## EXCERPT
::::::
His bronze works and prints, born from motion-captured performances and glitch-driven drawings, hover between figuration and collapse—echoing metamorphosis, natural forms, and digital ghosts. Rooted in the Black Country’s industrial past, Rogers’ practice extends a lineage of craft and invention, where fabrication becomes a form of divination.
Rogers is currently developing his first large-scale UK public sculpture, to be unveiled next year. Previous exhibitions include Gonna Tell My Kids This Was Marcus Aurelius at Benappi Fine Art, London; regular presentations at Woolwich Contemporary Print Fair with Julian Page; and with Lizzie Glendinning at Eye of the Collector. He was recently artist-in-residence at the Centre for Print Research (Bristol, UWE), where he integrated his experimental sculptural process with their groundbreaking technology and academic expertise.
Mohammad Barrangi
Mohammad Barrangi is an illustrator and printmaker. Born in, Rasht, Iran in 1988 Barrangi graduated from the Islamic Azad University of Tonekabon in 2011, majoring in graphic design. Barrangi's work combines elements of Persian calligraphy, storytelling, text, and touches of humour. Using a unique creative process, with handmade traditional calligraphy pens and a blend of mark-marking styles, he creates both small pieces and often expands these to large scale murals. Alumni of the Royal Drawing School 2020. Barrangi’s work is inspired by his heritage, Iranian mythological stories and contemporary events of social upheaval. His works combine elements of Persian calligraphy, old scientific illustration, storytelling, text, and humour. Using a creative process involving drawing and printing on handmade paper and using traditional calligraphy pens and mark-marking styles, he creates works which are often developed into large-scale murals. Barrangi’s work centres on experiences of travel, journeys and his lived experience with immigration and disability. His works often contain images of animals such as birds ,reptiles and mythical creatures to talk about migration, freedom, companionship, and different experiences of this world. Reflecting his own experience as an artist with a disability, his works often represent characters with limb difference, lost arms and legs, or other disabilities, as well as images of women that he admires such as family members and friends, or exiled Iranian queens. In 2023, WCPF collaborated with Berrangi to welcome visitors to the Fair with stunning installations to walk through at the entrance to the event. In 2024, he installed a large cultural piece in the entrance to the lecture theatre. Through the Fair, Mohammad’s work has ben acquired to many significant private and institutional collection, most recently (summer 2025) for The John Hay Library Collection, Brown University. Born in Iran and living in Leeds, UK, Berrangi has had many public artwork commissions through the Uk and has a large market of collectors in the USA.
::::::
## RAW DATA
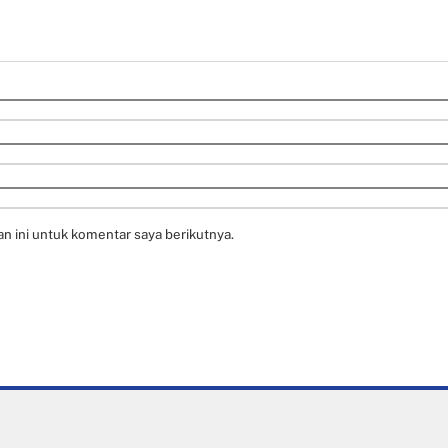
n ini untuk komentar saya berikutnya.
::::::
## PROBLEM DESCRIPTION
Quote the artist profiles word for word, from "His bronze works" up to and including "form of divination.".

## RESULT FOR THIS EXERCISE
His bronze works and prints, born from motion-captured performances and glitch-driven drawings, hover between figuration and collapse—echoing metamorphosis, natural forms, and digital ghosts. Rooted in the Black Country’s industrial past, Rogers’ practice extends a lineage of craft and invention, where fabrication becomes a form of divination.